**WHAT TO WORK ON:**
Reproduce word for word the lines between those holding "X561024Y336221D02*" and "X104126Y231008D02*", inclusive, and nothing else from the data below.

"""

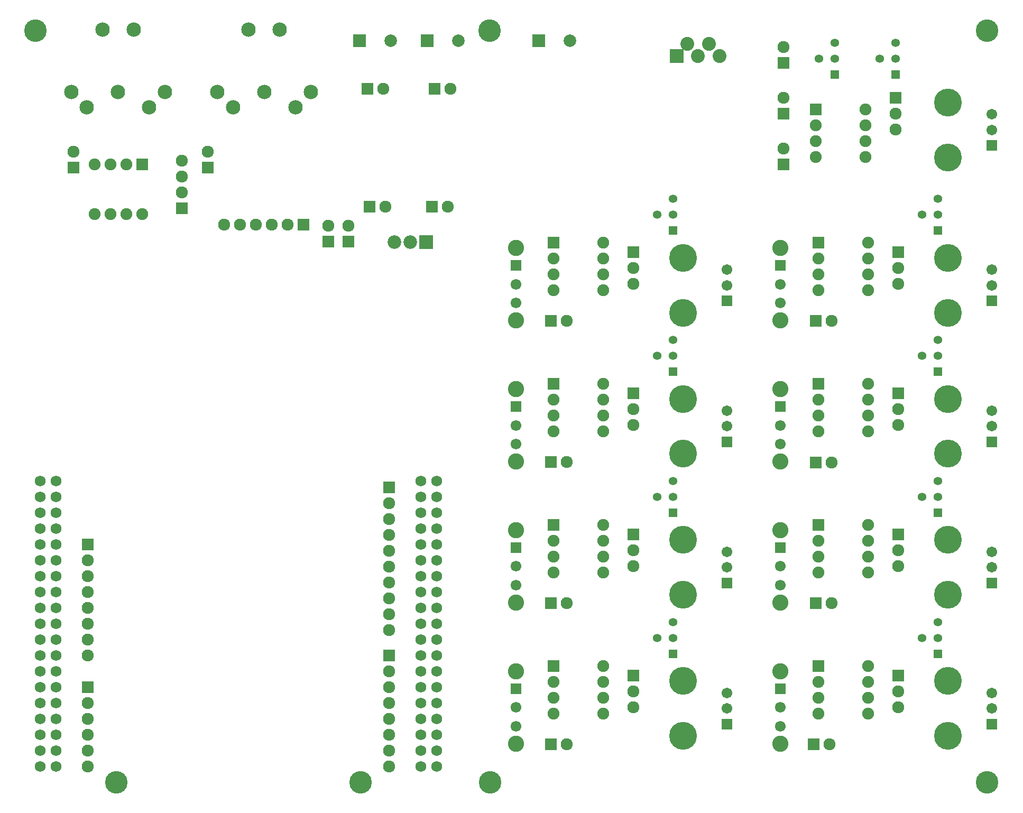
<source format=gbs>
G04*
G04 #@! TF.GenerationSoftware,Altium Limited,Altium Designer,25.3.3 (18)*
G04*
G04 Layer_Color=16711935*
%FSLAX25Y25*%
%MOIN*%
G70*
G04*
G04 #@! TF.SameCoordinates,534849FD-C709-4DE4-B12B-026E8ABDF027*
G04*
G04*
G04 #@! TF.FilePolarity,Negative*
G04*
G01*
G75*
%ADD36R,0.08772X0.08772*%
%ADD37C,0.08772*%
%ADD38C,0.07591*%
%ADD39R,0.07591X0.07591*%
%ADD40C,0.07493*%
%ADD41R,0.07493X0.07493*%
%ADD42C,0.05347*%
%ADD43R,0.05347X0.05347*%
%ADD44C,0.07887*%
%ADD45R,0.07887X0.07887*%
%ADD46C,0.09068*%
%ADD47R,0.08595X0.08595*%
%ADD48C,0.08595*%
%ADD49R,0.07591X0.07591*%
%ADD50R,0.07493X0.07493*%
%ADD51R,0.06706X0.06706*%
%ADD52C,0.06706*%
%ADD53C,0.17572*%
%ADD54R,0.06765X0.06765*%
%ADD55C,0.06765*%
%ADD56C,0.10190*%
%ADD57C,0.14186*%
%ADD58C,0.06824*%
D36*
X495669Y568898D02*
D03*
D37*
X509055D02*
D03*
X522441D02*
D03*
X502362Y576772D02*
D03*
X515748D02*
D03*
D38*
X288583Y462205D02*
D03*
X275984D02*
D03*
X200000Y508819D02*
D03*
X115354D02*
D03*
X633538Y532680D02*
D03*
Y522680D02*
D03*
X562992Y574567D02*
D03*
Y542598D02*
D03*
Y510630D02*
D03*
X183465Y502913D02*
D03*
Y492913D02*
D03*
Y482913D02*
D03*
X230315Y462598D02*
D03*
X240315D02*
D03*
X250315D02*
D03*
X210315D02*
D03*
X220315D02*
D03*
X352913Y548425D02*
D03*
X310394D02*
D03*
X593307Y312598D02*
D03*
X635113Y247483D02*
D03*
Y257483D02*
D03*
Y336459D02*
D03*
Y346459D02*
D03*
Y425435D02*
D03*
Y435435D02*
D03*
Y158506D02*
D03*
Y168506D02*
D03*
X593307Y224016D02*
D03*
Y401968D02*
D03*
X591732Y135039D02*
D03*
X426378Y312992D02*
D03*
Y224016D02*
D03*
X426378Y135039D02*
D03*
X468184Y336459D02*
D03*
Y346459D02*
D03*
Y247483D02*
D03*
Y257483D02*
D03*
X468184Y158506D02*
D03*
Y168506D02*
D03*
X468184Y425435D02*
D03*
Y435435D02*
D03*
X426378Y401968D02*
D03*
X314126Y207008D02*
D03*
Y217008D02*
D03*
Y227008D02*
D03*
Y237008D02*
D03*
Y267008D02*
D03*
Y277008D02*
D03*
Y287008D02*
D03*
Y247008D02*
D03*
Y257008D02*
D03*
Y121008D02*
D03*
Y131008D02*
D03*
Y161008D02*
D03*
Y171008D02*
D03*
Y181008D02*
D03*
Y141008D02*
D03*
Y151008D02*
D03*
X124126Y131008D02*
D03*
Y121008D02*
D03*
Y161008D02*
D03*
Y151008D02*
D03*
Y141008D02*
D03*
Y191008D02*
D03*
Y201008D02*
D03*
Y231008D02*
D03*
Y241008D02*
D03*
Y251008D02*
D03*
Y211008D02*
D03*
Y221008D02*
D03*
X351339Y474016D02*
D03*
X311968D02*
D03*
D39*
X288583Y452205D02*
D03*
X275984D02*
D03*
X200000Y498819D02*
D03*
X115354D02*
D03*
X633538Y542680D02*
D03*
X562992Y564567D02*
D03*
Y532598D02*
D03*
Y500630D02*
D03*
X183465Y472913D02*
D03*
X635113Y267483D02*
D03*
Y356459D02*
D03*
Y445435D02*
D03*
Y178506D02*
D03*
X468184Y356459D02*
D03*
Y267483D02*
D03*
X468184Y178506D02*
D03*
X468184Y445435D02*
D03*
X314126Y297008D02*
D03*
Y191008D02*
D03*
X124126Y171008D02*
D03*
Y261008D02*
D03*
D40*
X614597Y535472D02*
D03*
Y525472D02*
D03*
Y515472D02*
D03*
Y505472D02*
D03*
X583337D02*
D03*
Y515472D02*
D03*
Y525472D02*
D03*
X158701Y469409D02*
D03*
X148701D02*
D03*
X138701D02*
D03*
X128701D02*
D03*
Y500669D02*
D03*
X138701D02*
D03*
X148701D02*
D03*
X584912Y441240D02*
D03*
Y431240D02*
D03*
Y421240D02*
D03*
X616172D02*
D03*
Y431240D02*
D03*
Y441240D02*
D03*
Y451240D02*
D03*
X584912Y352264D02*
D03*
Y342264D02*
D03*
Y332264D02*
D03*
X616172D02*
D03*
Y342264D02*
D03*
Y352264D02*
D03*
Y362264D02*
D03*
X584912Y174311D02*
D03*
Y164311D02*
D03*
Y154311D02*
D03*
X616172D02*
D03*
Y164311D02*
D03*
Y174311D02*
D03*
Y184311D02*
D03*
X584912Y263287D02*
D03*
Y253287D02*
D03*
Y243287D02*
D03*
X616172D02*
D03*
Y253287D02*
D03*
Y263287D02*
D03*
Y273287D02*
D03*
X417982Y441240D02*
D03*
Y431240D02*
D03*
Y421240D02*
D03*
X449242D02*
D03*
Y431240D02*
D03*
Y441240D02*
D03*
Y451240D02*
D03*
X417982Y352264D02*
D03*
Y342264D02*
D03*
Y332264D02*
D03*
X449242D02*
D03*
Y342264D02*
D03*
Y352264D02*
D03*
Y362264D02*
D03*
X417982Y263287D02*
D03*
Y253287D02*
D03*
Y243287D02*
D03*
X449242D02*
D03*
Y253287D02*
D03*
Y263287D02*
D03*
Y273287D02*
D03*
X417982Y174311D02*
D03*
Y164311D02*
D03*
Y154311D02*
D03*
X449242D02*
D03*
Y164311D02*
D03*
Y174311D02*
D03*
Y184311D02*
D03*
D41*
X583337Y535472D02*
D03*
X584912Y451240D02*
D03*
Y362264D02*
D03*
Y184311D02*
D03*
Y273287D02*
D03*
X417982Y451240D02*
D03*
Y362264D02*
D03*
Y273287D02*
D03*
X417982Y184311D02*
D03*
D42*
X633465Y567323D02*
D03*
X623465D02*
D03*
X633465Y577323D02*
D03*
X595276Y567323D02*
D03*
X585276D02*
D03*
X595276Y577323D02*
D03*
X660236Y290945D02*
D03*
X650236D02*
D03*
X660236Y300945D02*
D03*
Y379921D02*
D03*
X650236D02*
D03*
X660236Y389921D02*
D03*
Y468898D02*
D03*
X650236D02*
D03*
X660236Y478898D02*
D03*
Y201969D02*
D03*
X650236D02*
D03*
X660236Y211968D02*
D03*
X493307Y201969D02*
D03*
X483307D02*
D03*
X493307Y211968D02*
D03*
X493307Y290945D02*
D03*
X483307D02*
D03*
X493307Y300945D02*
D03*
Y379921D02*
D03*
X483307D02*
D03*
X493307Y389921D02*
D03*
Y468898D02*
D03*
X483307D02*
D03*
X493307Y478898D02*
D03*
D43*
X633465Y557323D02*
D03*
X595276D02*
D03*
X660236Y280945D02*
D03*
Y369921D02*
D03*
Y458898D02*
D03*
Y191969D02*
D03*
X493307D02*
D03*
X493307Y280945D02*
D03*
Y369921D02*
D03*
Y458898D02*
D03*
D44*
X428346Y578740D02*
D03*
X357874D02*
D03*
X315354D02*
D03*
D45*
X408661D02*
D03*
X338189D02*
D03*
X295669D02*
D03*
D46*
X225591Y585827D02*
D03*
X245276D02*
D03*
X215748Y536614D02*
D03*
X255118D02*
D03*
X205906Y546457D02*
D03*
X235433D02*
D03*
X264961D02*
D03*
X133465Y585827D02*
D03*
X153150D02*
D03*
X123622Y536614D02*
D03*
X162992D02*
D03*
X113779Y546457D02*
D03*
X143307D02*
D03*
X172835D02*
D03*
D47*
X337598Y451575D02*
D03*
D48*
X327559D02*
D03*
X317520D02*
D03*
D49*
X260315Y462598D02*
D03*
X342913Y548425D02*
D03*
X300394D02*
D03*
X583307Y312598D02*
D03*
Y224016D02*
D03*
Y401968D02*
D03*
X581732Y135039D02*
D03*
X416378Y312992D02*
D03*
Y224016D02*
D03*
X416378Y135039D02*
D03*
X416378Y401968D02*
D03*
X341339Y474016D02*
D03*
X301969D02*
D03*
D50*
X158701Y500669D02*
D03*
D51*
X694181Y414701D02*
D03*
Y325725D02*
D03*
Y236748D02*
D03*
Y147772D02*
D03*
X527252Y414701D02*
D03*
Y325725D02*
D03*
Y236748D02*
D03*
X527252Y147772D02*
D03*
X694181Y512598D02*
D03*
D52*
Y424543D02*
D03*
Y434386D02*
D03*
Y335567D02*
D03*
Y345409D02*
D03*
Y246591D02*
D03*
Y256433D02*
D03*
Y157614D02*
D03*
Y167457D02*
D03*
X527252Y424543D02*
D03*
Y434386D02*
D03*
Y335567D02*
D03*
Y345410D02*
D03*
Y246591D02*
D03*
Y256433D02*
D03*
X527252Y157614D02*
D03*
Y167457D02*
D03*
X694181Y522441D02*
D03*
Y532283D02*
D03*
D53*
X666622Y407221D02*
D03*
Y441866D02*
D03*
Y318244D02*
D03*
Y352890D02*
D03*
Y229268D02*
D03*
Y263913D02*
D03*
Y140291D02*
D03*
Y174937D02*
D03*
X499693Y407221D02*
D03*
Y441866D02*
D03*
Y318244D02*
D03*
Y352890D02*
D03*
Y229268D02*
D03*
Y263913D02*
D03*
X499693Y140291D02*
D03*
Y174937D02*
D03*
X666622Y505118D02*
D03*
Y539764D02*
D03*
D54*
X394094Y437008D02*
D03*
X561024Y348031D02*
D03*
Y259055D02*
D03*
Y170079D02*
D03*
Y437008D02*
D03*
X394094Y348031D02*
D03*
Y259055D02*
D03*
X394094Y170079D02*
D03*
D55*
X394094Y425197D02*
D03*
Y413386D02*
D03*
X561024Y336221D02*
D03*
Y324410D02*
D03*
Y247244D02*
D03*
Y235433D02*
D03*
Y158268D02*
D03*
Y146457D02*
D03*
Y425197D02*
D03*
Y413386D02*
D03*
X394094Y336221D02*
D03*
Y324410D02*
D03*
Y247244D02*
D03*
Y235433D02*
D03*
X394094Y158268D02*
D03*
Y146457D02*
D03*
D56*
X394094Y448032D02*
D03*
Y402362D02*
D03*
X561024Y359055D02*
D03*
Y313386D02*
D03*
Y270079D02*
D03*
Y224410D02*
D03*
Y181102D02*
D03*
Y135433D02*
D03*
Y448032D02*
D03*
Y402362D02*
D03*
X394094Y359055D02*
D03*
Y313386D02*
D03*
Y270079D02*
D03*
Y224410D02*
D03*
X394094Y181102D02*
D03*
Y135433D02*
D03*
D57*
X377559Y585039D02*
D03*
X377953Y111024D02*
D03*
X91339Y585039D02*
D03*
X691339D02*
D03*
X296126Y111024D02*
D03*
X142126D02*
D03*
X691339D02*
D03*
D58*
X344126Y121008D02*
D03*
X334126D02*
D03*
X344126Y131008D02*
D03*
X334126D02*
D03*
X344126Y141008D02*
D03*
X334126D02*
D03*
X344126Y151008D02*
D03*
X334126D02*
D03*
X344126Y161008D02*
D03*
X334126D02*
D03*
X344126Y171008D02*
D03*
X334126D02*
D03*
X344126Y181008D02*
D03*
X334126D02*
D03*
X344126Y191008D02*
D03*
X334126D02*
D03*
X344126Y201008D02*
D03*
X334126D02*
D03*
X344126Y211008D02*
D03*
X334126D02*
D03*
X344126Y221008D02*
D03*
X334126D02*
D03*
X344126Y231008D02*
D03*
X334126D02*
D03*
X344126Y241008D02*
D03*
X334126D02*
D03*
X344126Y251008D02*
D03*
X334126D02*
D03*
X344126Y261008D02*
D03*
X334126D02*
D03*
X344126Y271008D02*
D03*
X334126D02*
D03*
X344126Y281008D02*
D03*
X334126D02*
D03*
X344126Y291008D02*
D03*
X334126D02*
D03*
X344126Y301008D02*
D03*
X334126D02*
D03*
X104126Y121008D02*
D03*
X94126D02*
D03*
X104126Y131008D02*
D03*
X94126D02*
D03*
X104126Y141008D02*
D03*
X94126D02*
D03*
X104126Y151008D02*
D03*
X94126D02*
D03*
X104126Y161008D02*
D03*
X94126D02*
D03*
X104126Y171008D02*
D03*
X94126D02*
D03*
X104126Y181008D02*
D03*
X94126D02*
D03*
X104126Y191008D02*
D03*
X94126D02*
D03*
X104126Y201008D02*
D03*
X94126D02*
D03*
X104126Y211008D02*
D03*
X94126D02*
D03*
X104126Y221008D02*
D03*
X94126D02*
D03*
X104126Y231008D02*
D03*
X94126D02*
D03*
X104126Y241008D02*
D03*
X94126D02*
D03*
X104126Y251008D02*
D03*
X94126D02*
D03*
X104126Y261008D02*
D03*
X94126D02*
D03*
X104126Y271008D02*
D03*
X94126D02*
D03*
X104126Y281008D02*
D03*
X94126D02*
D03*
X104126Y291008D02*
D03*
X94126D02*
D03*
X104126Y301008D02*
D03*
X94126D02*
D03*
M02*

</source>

"""

**TASK SOLUTION:**
X561024Y336221D02*
D03*
Y324410D02*
D03*
Y247244D02*
D03*
Y235433D02*
D03*
Y158268D02*
D03*
Y146457D02*
D03*
Y425197D02*
D03*
Y413386D02*
D03*
X394094Y336221D02*
D03*
Y324410D02*
D03*
Y247244D02*
D03*
Y235433D02*
D03*
X394094Y158268D02*
D03*
Y146457D02*
D03*
D56*
X394094Y448032D02*
D03*
Y402362D02*
D03*
X561024Y359055D02*
D03*
Y313386D02*
D03*
Y270079D02*
D03*
Y224410D02*
D03*
Y181102D02*
D03*
Y135433D02*
D03*
Y448032D02*
D03*
Y402362D02*
D03*
X394094Y359055D02*
D03*
Y313386D02*
D03*
Y270079D02*
D03*
Y224410D02*
D03*
X394094Y181102D02*
D03*
Y135433D02*
D03*
D57*
X377559Y585039D02*
D03*
X377953Y111024D02*
D03*
X91339Y585039D02*
D03*
X691339D02*
D03*
X296126Y111024D02*
D03*
X142126D02*
D03*
X691339D02*
D03*
D58*
X344126Y121008D02*
D03*
X334126D02*
D03*
X344126Y131008D02*
D03*
X334126D02*
D03*
X344126Y141008D02*
D03*
X334126D02*
D03*
X344126Y151008D02*
D03*
X334126D02*
D03*
X344126Y161008D02*
D03*
X334126D02*
D03*
X344126Y171008D02*
D03*
X334126D02*
D03*
X344126Y181008D02*
D03*
X334126D02*
D03*
X344126Y191008D02*
D03*
X334126D02*
D03*
X344126Y201008D02*
D03*
X334126D02*
D03*
X344126Y211008D02*
D03*
X334126D02*
D03*
X344126Y221008D02*
D03*
X334126D02*
D03*
X344126Y231008D02*
D03*
X334126D02*
D03*
X344126Y241008D02*
D03*
X334126D02*
D03*
X344126Y251008D02*
D03*
X334126D02*
D03*
X344126Y261008D02*
D03*
X334126D02*
D03*
X344126Y271008D02*
D03*
X334126D02*
D03*
X344126Y281008D02*
D03*
X334126D02*
D03*
X344126Y291008D02*
D03*
X334126D02*
D03*
X344126Y301008D02*
D03*
X334126D02*
D03*
X104126Y121008D02*
D03*
X94126D02*
D03*
X104126Y131008D02*
D03*
X94126D02*
D03*
X104126Y141008D02*
D03*
X94126D02*
D03*
X104126Y151008D02*
D03*
X94126D02*
D03*
X104126Y161008D02*
D03*
X94126D02*
D03*
X104126Y171008D02*
D03*
X94126D02*
D03*
X104126Y181008D02*
D03*
X94126D02*
D03*
X104126Y191008D02*
D03*
X94126D02*
D03*
X104126Y201008D02*
D03*
X94126D02*
D03*
X104126Y211008D02*
D03*
X94126D02*
D03*
X104126Y221008D02*
D03*
X94126D02*
D03*
X104126Y231008D02*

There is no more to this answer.